§ WHAT IS EXPECTED
Provide an exact copy of the lines from the beginning of the records through the line that includes "Caso a reclamação", and of no others.

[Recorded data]
• • •

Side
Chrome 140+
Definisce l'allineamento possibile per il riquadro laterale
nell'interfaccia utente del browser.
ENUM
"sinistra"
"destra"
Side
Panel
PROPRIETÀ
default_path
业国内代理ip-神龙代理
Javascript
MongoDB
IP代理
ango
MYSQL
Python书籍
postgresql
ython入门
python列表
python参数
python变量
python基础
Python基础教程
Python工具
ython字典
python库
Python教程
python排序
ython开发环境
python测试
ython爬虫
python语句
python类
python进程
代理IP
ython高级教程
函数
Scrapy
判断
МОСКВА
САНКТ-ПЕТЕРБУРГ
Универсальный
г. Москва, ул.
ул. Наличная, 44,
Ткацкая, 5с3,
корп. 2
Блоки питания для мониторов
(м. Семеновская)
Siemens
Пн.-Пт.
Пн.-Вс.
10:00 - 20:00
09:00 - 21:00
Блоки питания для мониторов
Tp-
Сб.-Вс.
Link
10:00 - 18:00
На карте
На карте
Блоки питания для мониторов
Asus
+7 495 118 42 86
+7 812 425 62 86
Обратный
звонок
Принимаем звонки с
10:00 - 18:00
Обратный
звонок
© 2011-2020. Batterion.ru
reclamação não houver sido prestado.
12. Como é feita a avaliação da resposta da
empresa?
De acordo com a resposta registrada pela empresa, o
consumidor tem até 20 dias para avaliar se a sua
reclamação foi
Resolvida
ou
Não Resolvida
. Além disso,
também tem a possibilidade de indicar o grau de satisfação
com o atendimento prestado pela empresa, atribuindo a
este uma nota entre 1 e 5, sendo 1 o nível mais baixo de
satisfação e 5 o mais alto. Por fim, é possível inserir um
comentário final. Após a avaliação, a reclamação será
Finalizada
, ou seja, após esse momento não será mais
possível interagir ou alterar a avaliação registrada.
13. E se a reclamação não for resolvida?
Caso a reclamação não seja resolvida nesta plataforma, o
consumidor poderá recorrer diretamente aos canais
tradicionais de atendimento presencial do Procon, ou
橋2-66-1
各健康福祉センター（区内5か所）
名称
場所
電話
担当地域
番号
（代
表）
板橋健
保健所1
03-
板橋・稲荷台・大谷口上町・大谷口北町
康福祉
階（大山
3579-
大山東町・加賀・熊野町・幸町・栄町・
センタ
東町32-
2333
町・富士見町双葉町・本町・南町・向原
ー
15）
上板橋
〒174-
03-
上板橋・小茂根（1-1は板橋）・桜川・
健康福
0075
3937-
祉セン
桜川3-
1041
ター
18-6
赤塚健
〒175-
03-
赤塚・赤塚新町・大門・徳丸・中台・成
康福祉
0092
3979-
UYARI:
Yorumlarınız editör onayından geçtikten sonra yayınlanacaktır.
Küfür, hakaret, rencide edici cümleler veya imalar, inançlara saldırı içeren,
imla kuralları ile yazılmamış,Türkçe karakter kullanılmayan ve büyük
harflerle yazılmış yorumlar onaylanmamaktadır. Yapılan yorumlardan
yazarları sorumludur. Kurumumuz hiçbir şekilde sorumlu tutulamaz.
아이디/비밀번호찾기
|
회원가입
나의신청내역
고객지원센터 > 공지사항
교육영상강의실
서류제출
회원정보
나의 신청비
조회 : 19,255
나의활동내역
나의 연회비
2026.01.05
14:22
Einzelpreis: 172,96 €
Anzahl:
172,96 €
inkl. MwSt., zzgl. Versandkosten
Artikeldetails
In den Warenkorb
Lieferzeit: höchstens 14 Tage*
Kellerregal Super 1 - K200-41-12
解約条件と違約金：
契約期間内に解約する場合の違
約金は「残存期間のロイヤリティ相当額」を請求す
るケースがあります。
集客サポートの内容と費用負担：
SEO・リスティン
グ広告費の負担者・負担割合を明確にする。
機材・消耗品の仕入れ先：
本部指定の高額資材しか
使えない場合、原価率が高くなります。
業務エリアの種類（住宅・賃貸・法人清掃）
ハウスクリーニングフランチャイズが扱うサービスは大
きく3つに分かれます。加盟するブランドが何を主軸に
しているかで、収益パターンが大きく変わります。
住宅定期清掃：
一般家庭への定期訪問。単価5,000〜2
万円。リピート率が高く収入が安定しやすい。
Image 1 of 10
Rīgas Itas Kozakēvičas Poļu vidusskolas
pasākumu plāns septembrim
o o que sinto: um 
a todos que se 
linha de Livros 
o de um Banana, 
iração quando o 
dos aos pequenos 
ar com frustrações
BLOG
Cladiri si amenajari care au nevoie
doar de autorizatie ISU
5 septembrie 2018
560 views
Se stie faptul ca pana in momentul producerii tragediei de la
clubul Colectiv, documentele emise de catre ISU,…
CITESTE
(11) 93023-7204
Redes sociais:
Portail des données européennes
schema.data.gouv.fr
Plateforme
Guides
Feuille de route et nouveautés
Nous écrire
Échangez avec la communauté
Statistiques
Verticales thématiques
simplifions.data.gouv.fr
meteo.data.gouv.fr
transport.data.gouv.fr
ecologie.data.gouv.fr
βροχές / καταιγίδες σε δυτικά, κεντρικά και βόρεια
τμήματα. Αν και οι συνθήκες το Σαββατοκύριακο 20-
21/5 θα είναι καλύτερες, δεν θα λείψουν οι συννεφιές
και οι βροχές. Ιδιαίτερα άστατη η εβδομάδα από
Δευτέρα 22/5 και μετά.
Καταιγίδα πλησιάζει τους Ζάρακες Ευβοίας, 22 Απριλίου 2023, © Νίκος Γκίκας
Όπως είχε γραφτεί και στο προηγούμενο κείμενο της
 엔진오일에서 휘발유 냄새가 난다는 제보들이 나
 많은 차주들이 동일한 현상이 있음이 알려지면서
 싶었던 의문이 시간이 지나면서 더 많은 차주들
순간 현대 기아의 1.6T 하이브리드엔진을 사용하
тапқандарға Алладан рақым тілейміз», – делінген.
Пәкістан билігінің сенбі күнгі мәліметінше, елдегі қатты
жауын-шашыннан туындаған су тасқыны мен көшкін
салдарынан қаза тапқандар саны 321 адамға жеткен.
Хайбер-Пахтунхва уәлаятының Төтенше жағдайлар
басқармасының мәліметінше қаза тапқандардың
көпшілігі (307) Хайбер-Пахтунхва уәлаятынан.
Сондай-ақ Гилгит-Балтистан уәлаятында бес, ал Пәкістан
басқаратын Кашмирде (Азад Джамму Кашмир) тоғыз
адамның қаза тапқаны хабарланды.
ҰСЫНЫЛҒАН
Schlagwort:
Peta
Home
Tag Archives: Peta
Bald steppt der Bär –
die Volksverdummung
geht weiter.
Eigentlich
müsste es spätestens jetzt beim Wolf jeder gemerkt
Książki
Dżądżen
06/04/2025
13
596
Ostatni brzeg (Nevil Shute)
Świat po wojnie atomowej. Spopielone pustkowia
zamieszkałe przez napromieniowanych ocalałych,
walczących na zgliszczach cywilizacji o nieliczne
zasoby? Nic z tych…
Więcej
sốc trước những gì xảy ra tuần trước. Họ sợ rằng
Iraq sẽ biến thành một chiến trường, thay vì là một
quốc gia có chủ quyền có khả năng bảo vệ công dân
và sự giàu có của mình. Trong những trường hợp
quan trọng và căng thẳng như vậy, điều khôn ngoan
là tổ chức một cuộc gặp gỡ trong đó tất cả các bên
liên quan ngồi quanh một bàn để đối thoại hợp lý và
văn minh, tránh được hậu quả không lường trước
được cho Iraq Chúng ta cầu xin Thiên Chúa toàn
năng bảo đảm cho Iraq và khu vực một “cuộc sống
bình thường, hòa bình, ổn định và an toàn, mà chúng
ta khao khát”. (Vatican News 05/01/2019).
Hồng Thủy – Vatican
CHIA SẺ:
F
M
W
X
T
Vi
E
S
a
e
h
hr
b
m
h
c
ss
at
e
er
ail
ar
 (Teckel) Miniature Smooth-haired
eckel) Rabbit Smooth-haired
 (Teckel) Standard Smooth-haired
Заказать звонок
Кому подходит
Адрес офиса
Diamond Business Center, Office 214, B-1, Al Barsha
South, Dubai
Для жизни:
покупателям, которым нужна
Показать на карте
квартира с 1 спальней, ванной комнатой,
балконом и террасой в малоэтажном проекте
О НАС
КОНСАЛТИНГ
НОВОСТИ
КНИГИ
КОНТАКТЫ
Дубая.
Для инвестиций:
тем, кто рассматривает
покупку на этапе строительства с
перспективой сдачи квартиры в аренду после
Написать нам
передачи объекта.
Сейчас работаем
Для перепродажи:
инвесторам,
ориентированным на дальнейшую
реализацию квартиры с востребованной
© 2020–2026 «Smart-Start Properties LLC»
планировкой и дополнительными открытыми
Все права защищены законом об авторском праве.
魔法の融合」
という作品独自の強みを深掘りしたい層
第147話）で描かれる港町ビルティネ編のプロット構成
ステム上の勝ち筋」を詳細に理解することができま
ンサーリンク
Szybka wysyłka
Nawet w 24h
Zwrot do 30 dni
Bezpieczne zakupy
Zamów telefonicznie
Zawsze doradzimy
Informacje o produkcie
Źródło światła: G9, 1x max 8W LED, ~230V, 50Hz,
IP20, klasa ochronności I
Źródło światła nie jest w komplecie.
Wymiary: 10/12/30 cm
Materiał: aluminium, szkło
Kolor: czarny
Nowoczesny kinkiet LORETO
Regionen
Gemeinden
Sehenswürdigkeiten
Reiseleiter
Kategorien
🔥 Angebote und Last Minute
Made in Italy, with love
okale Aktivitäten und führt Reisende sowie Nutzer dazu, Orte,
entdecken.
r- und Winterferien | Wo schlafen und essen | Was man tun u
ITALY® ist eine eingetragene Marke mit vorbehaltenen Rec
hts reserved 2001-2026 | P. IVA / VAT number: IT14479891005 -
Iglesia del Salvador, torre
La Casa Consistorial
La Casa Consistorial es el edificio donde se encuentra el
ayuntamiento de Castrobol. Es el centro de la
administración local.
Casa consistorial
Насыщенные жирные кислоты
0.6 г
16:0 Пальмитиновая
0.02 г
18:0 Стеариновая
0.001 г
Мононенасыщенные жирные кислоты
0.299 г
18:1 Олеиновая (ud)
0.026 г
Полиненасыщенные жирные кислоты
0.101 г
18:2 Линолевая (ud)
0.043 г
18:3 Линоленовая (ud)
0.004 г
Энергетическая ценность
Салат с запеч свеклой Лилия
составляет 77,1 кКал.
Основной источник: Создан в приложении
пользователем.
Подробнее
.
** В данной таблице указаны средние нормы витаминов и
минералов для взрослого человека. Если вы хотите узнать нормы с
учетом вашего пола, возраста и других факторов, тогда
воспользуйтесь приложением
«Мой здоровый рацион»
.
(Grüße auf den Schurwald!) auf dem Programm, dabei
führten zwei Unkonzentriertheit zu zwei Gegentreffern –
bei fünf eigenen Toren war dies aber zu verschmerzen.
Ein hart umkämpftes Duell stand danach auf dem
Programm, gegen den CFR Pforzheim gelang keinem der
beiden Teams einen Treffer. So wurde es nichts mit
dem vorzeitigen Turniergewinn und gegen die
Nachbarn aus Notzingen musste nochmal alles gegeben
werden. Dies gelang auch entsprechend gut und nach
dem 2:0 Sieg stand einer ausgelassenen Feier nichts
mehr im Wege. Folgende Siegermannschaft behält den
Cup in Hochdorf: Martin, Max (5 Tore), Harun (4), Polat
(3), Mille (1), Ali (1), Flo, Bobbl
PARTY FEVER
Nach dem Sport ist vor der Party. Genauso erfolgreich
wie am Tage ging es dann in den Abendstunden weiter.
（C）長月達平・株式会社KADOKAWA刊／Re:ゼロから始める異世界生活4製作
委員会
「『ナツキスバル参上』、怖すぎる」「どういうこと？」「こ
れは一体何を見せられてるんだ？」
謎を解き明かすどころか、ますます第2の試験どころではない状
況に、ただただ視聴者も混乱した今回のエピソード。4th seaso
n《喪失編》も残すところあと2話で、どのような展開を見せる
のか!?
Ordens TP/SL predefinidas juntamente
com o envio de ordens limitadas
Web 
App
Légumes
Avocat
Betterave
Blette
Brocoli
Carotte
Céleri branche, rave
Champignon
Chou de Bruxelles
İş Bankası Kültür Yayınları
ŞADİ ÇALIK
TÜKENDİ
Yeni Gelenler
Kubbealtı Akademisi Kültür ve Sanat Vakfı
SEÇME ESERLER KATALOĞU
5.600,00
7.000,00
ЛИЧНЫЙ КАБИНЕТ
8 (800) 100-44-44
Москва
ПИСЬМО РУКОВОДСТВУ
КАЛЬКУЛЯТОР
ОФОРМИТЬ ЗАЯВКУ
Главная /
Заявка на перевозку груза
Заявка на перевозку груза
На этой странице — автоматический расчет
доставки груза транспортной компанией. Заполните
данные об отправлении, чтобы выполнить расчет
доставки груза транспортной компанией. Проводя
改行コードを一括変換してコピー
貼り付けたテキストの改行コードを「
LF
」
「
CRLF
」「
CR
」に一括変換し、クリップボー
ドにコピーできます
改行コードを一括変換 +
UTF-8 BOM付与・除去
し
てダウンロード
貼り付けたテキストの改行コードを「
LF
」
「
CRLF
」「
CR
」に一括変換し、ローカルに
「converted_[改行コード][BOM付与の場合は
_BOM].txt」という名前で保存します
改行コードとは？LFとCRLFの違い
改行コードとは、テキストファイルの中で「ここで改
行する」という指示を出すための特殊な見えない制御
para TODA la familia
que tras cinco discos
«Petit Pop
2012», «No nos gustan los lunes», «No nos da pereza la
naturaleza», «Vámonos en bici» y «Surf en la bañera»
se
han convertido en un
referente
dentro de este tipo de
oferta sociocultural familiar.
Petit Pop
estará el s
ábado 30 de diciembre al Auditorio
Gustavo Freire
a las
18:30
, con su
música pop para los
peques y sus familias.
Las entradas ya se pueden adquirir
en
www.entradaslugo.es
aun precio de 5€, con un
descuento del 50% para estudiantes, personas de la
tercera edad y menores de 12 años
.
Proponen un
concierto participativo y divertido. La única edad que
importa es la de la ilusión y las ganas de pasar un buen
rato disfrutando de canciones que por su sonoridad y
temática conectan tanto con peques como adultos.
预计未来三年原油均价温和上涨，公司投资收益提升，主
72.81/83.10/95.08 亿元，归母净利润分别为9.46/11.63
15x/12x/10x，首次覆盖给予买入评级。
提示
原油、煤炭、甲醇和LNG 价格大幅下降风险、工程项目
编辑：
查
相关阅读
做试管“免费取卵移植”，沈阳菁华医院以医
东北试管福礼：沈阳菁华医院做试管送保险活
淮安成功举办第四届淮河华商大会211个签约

• • •

§ YOUR RESPONSE
Side
Chrome 140+
Definisce l'allineamento possibile per il riquadro laterale
nell'interfaccia utente del browser.
ENUM
"sinistra"
"destra"
Side
Panel
PROPRIETÀ
default_path
业国内代理ip-神龙代理
Javascript
MongoDB
IP代理
ango
MYSQL
Python书籍
postgresql
ython入门
python列表
python参数
python变量
python基础
Python基础教程
Python工具
ython字典
python库
Python教程
python排序
ython开发环境
python测试
ython爬虫
python语句
python类
python进程
代理IP
ython高级教程
函数
Scrapy
判断
МОСКВА
САНКТ-ПЕТЕРБУРГ
Универсальный
г. Москва, ул.
ул. Наличная, 44,
Ткацкая, 5с3,
корп. 2
Блоки питания для мониторов
(м. Семеновская)
Siemens
Пн.-Пт.
Пн.-Вс.
10:00 - 20:00
09:00 - 21:00
Блоки питания для мониторов
Tp-
Сб.-Вс.
Link
10:00 - 18:00
На карте
На карте
Блоки питания для мониторов
Asus
+7 495 118 42 86
+7 812 425 62 86
Обратный
звонок
Принимаем звонки с
10:00 - 18:00
Обратный
звонок
© 2011-2020. Batterion.ru
reclamação não houver sido prestado.
12. Como é feita a avaliação da resposta da
empresa?
De acordo com a resposta registrada pela empresa, o
consumidor tem até 20 dias para avaliar se a sua
reclamação foi
Resolvida
ou
Não Resolvida
. Além disso,
também tem a possibilidade de indicar o grau de satisfação
com o atendimento prestado pela empresa, atribuindo a
este uma nota entre 1 e 5, sendo 1 o nível mais baixo de
satisfação e 5 o mais alto. Por fim, é possível inserir um
comentário final. Após a avaliação, a reclamação será
Finalizada
, ou seja, após esse momento não será mais
possível interagir ou alterar a avaliação registrada.
13. E se a reclamação não for resolvida?
Caso a reclamação não seja resolvida nesta plataforma, o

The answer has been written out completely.